Required action:
Among the lines below, the one containing "Beverage Marketing of PA, Inc." opens the range and the one containing "Understand the importance" closes it. Print that range exactly, without the pictures.

Listed entries:
:::::
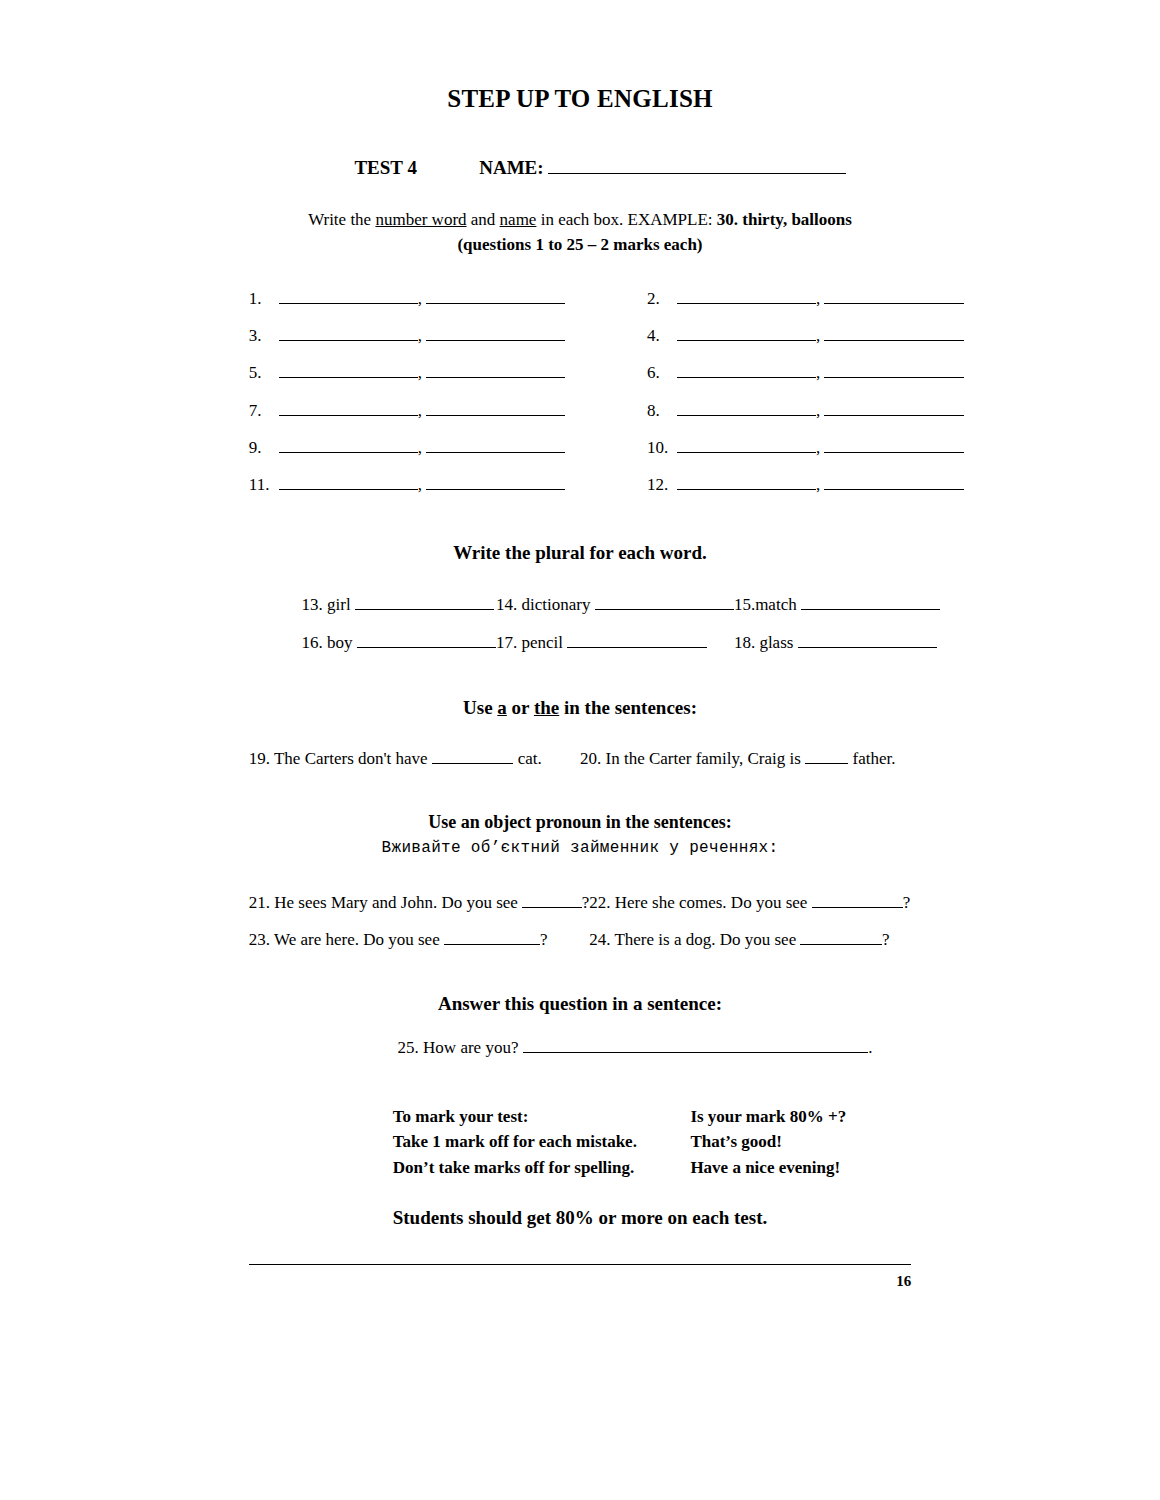STEP UP TO ENGLISH
TEST 4 NAME:
Write the number word and name in each box. EXAMPLE: 30. thirty, balloons (questions 1 to 25 – 2 marks each)
| 1. , | 2. , |
| 3. , | 4. , |
| 5. , | 6. , |
| 7. , | 8. , |
| 9. , | 10. , |
| 11. , | 12. , |
Write the plural for each word.
| 13. girl | 14. dictionary | 15.match |
| 16. boy | 17. pencil | 18. glass |
Use a or the in the sentences:
| 19. The Carters don't have cat. | 20. In the Carter family, Craig is father. |
Use an object pronoun in the sentences:
Вживайте об’єктний займенник у реченнях:
| 21. He sees Mary and John. Do you see ? | 22. Here she comes. Do you see ? |
| 23. We are here. Do you see ? | 24. There is a dog. Do you see ? |
Answer this question in a sentence:
25. How are you? .
| To mark your test: | Is your mark 80% +? |
| Take 1 mark off for each mistake. | That’s good! |
| Don’t take marks off for spelling. | Have a nice evening! |
Students should get 80% or more on each test.
16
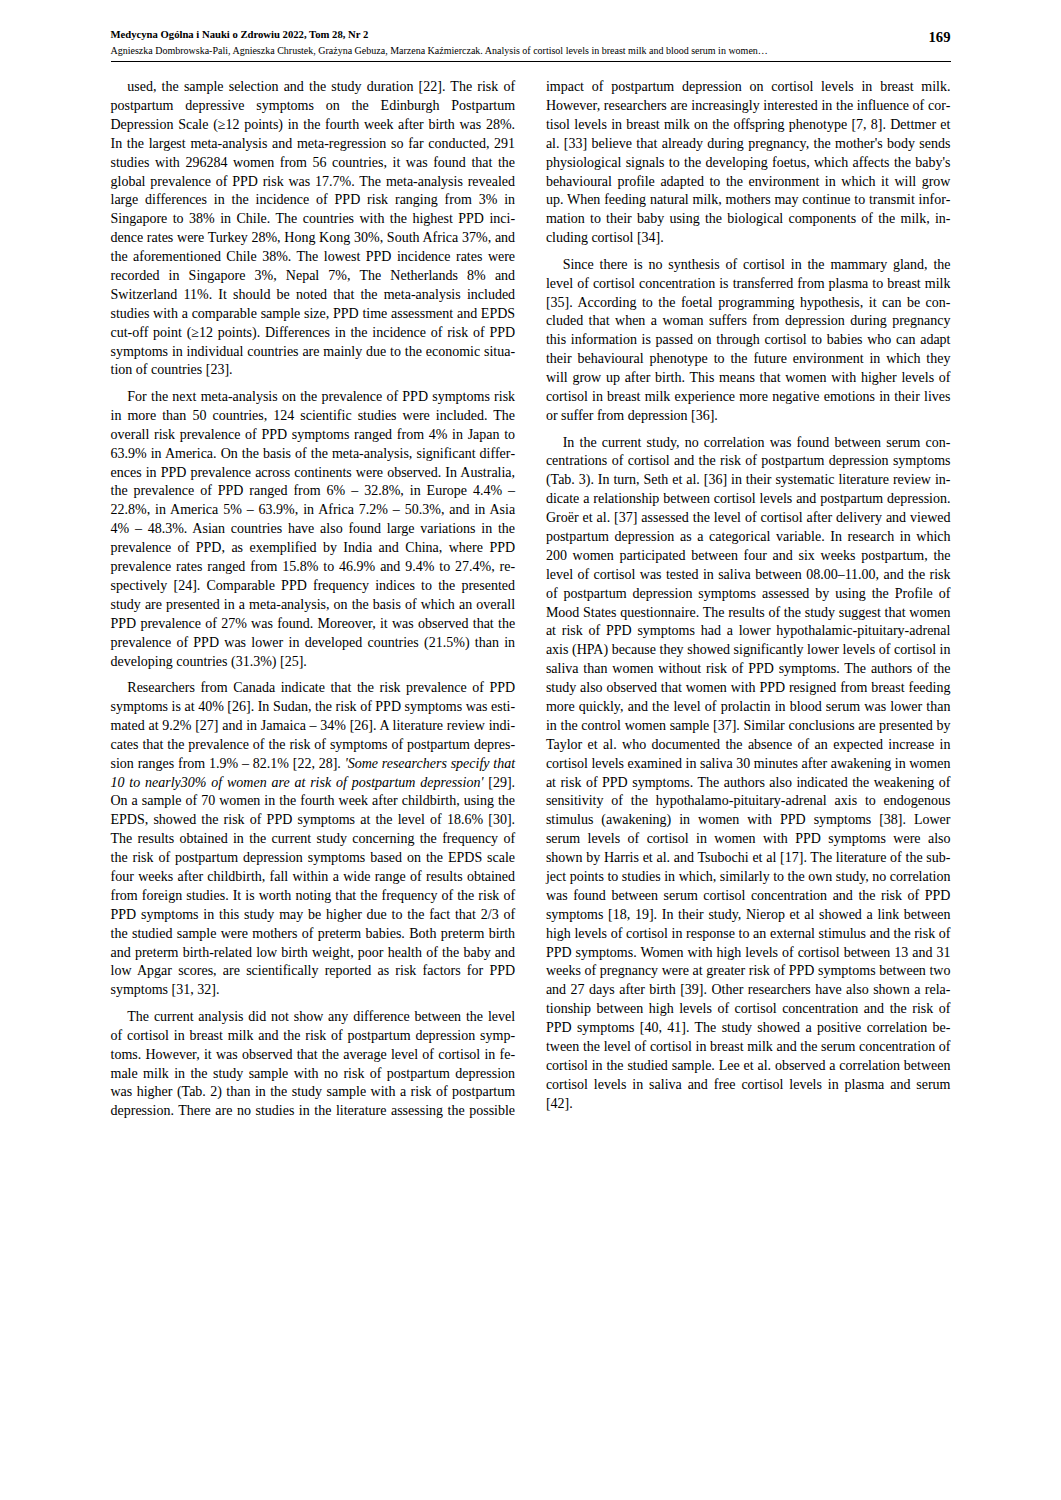169 Medycyna Ogólna i Nauki o Zdrowiu 2022, Tom 28, Nr 2 Agnieszka Dombrowska-Pali, Agnieszka Chrustek, Grażyna Gebuza, Marzena Kaźmierczak. Analysis of cortisol levels in breast milk and blood serum in women…
used, the sample selection and the study duration [22]. The risk of postpartum depressive symptoms on the Edinburgh Postpartum Depression Scale (≥12 points) in the fourth week after birth was 28%. In the largest meta-analysis and meta-regression so far conducted, 291 studies with 296284 women from 56 countries, it was found that the global prevalence of PPD risk was 17.7%. The meta-analysis revealed large differences in the incidence of PPD risk ranging from 3% in Singapore to 38% in Chile. The countries with the highest PPD incidence rates were Turkey 28%, Hong Kong 30%, South Africa 37%, and the aforementioned Chile 38%. The lowest PPD incidence rates were recorded in Singapore 3%, Nepal 7%, The Netherlands 8% and Switzerland 11%. It should be noted that the meta-analysis included studies with a comparable sample size, PPD time assessment and EPDS cut-off point (≥12 points). Differences in the incidence of risk of PPD symptoms in individual countries are mainly due to the economic situation of countries [23].
For the next meta-analysis on the prevalence of PPD symptoms risk in more than 50 countries, 124 scientific studies were included. The overall risk prevalence of PPD symptoms ranged from 4% in Japan to 63.9% in America. On the basis of the meta-analysis, significant differences in PPD prevalence across continents were observed. In Australia, the prevalence of PPD ranged from 6% – 32.8%, in Europe 4.4% – 22.8%, in America 5% – 63.9%, in Africa 7.2% – 50.3%, and in Asia 4% – 48.3%. Asian countries have also found large variations in the prevalence of PPD, as exemplified by India and China, where PPD prevalence rates ranged from 15.8% to 46.9% and 9.4% to 27.4%, respectively [24]. Comparable PPD frequency indices to the presented study are presented in a meta-analysis, on the basis of which an overall PPD prevalence of 27% was found. Moreover, it was observed that the prevalence of PPD was lower in developed countries (21.5%) than in developing countries (31.3%) [25].
Researchers from Canada indicate that the risk prevalence of PPD symptoms is at 40% [26]. In Sudan, the risk of PPD symptoms was estimated at 9.2% [27] and in Jamaica – 34% [26]. A literature review indicates that the prevalence of the risk of symptoms of postpartum depression ranges from 1.9% – 82.1% [22, 28]. 'Some researchers specify that 10 to nearly30% of women are at risk of postpartum depression' [29]. On a sample of 70 women in the fourth week after childbirth, using the EPDS, showed the risk of PPD symptoms at the level of 18.6% [30]. The results obtained in the current study concerning the frequency of the risk of postpartum depression symptoms based on the EPDS scale four weeks after childbirth, fall within a wide range of results obtained from foreign studies. It is worth noting that the frequency of the risk of PPD symptoms in this study may be higher due to the fact that 2/3 of the studied sample were mothers of preterm babies. Both preterm birth and preterm birth-related low birth weight, poor health of the baby and low Apgar scores, are scientifically reported as risk factors for PPD symptoms [31, 32].
The current analysis did not show any difference between the level of cortisol in breast milk and the risk of postpartum depression symptoms. However, it was observed that the average level of cortisol in female milk in the study sample with no risk of postpartum depression was higher (Tab. 2) than in the study sample with a risk of postpartum depression. There are no studies in the literature assessing the possible impact of postpartum depression on cortisol levels in breast milk. However, researchers are increasingly interested in the influence of cortisol levels in breast milk on the offspring phenotype [7, 8]. Dettmer et al. [33] believe that already during pregnancy, the mother's body sends physiological signals to the developing foetus, which affects the baby's behavioural profile adapted to the environment in which it will grow up. When feeding natural milk, mothers may continue to transmit information to their baby using the biological components of the milk, including cortisol [34].
Since there is no synthesis of cortisol in the mammary gland, the level of cortisol concentration is transferred from plasma to breast milk [35]. According to the foetal programming hypothesis, it can be concluded that when a woman suffers from depression during pregnancy this information is passed on through cortisol to babies who can adapt their behavioural phenotype to the future environment in which they will grow up after birth. This means that women with higher levels of cortisol in breast milk experience more negative emotions in their lives or suffer from depression [36].
In the current study, no correlation was found between serum concentrations of cortisol and the risk of postpartum depression symptoms (Tab. 3). In turn, Seth et al. [36] in their systematic literature review indicate a relationship between cortisol levels and postpartum depression. Groër et al. [37] assessed the level of cortisol after delivery and viewed postpartum depression as a categorical variable. In research in which 200 women participated between four and six weeks postpartum, the level of cortisol was tested in saliva between 08.00–11.00, and the risk of postpartum depression symptoms assessed by using the Profile of Mood States questionnaire. The results of the study suggest that women at risk of PPD symptoms had a lower hypothalamic-pituitary-adrenal axis (HPA) because they showed significantly lower levels of cortisol in saliva than women without risk of PPD symptoms. The authors of the study also observed that women with PPD resigned from breast feeding more quickly, and the level of prolactin in blood serum was lower than in the control women sample [37]. Similar conclusions are presented by Taylor et al. who documented the absence of an expected increase in cortisol levels examined in saliva 30 minutes after awakening in women at risk of PPD symptoms. The authors also indicated the weakening of sensitivity of the hypothalamo-pituitary-adrenal axis to endogenous stimulus (awakening) in women with PPD symptoms [38]. Lower serum levels of cortisol in women with PPD symptoms were also shown by Harris et al. and Tsubochi et al [17]. The literature of the subject points to studies in which, similarly to the own study, no correlation was found between serum cortisol concentration and the risk of PPD symptoms [18, 19]. In their study, Nierop et al showed a link between high levels of cortisol in response to an external stimulus and the risk of PPD symptoms. Women with high levels of cortisol between 13 and 31 weeks of pregnancy were at greater risk of PPD symptoms between two and 27 days after birth [39]. Other researchers have also shown a relationship between high levels of cortisol concentration and the risk of PPD symptoms [40, 41]. The study showed a positive correlation between the level of cortisol in breast milk and the serum concentration of cortisol in the studied sample. Lee et al. observed a correlation between cortisol levels in saliva and free cortisol levels in plasma and serum [42].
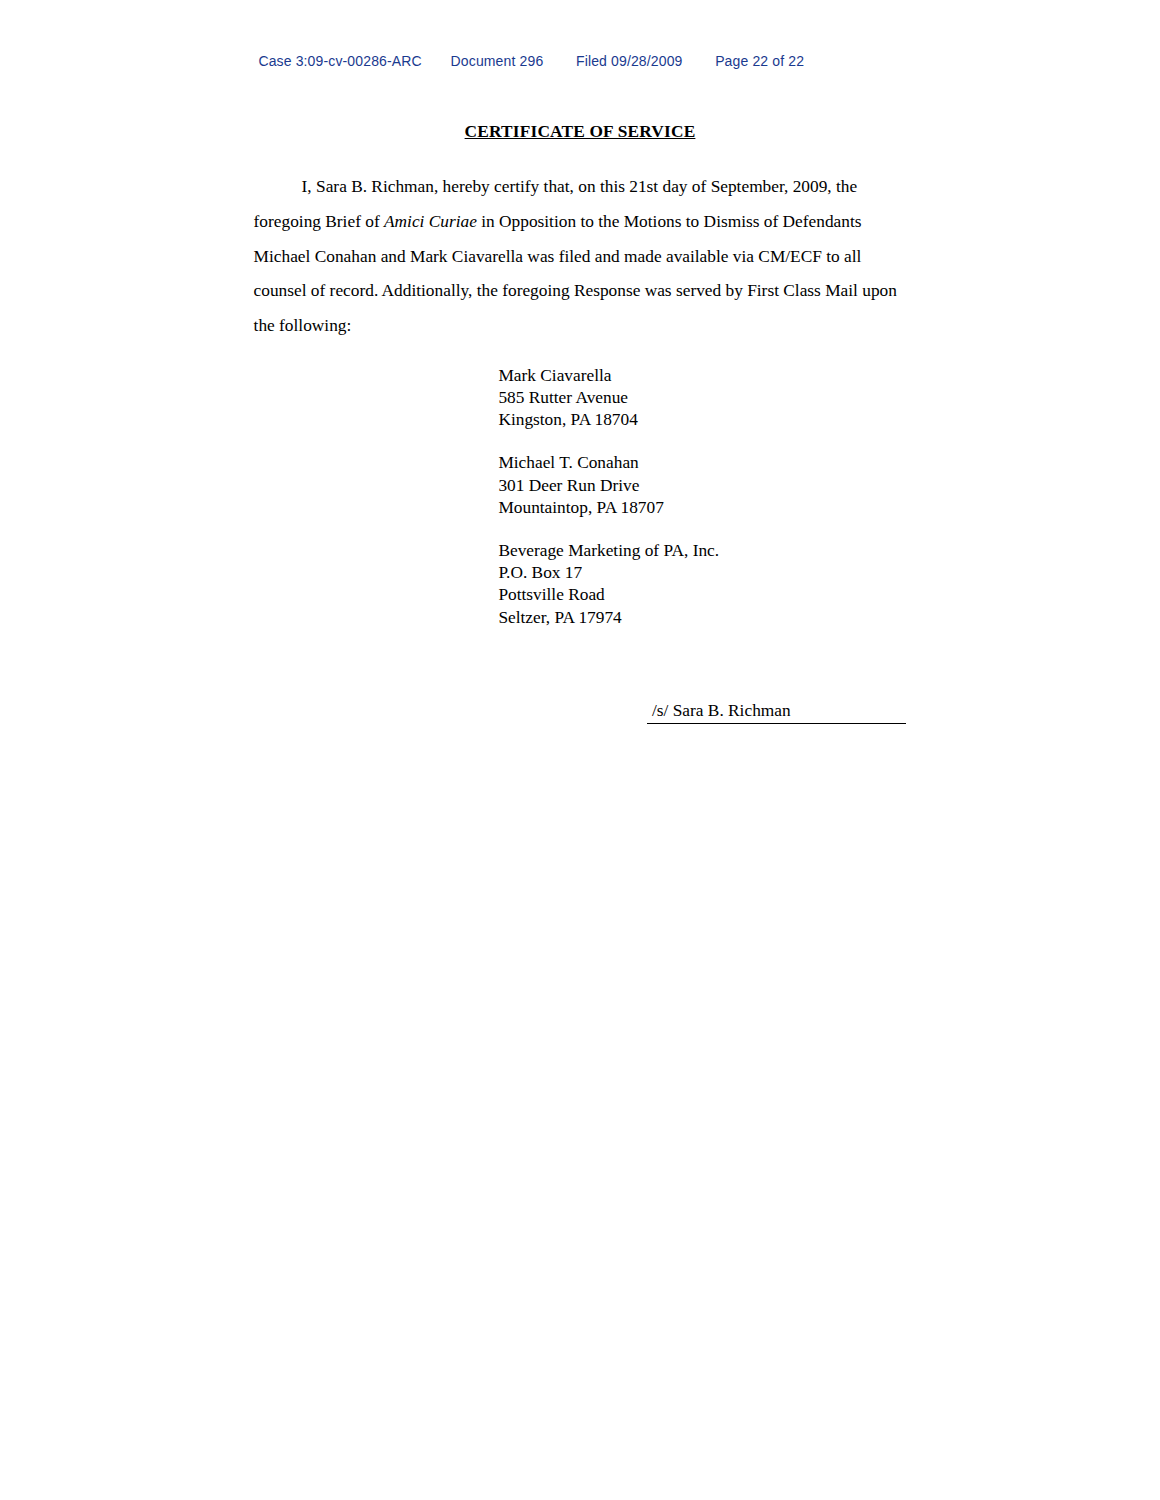Case 3:09-cv-00286-ARC Document 296 Filed 09/28/2009 Page 22 of 22
CERTIFICATE OF SERVICE
I, Sara B. Richman, hereby certify that, on this 21st day of September, 2009, the foregoing Brief of Amici Curiae in Opposition to the Motions to Dismiss of Defendants Michael Conahan and Mark Ciavarella was filed and made available via CM/ECF to all counsel of record. Additionally, the foregoing Response was served by First Class Mail upon the following:
Mark Ciavarella
585 Rutter Avenue
Kingston, PA 18704
Michael T. Conahan
301 Deer Run Drive
Mountaintop, PA 18707
Beverage Marketing of PA, Inc.
P.O. Box 17
Pottsville Road
Seltzer, PA 17974
/s/ Sara B. Richman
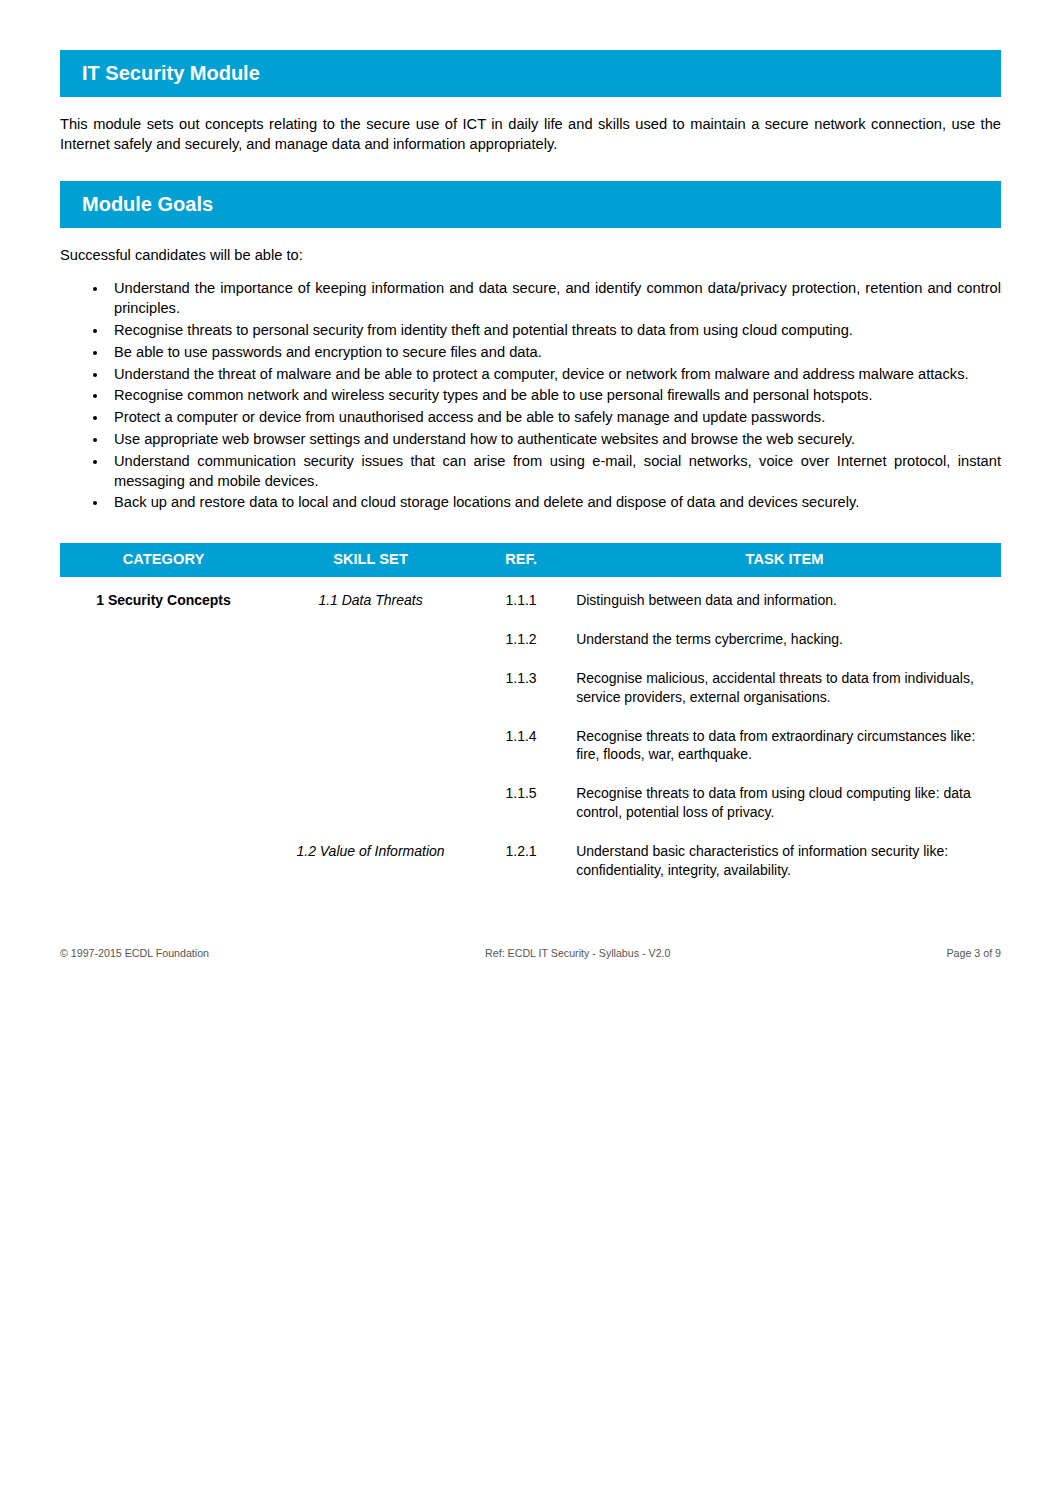IT Security Module
This module sets out concepts relating to the secure use of ICT in daily life and skills used to maintain a secure network connection, use the Internet safely and securely, and manage data and information appropriately.
Module Goals
Successful candidates will be able to:
Understand the importance of keeping information and data secure, and identify common data/privacy protection, retention and control principles.
Recognise threats to personal security from identity theft and potential threats to data from using cloud computing.
Be able to use passwords and encryption to secure files and data.
Understand the threat of malware and be able to protect a computer, device or network from malware and address malware attacks.
Recognise common network and wireless security types and be able to use personal firewalls and personal hotspots.
Protect a computer or device from unauthorised access and be able to safely manage and update passwords.
Use appropriate web browser settings and understand how to authenticate websites and browse the web securely.
Understand communication security issues that can arise from using e-mail, social networks, voice over Internet protocol, instant messaging and mobile devices.
Back up and restore data to local and cloud storage locations and delete and dispose of data and devices securely.
| CATEGORY | SKILL SET | REF. | TASK ITEM |
| --- | --- | --- | --- |
| 1 Security Concepts | 1.1 Data Threats | 1.1.1 | Distinguish between data and information. |
| | | 1.1.2 | Understand the terms cybercrime, hacking. |
| | | 1.1.3 | Recognise malicious, accidental threats to data from individuals, service providers, external organisations. |
| | | 1.1.4 | Recognise threats to data from extraordinary circumstances like: fire, floods, war, earthquake. |
| | | 1.1.5 | Recognise threats to data from using cloud computing like: data control, potential loss of privacy. |
| | 1.2 Value of Information | 1.2.1 | Understand basic characteristics of information security like: confidentiality, integrity, availability. |
© 1997-2015 ECDL Foundation Ref: ECDL IT Security - Syllabus - V2.0 Page 3 of 9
:::::
Answer for the task:
Beverage Marketing of PA, Inc.
P.O. Box 17
Pottsville Road
Seltzer, PA 17974
/s/ Sara B. Richman
IT Security Module
This module sets out concepts relating to the secure use of ICT in daily life and skills used to maintain a secure network connection, use the Internet safely and securely, and manage data and information appropriately.
Module Goals
Successful candidates will be able to:
Understand the importance of keeping information and data secure, and identify common data/privacy protection, retention and control principles.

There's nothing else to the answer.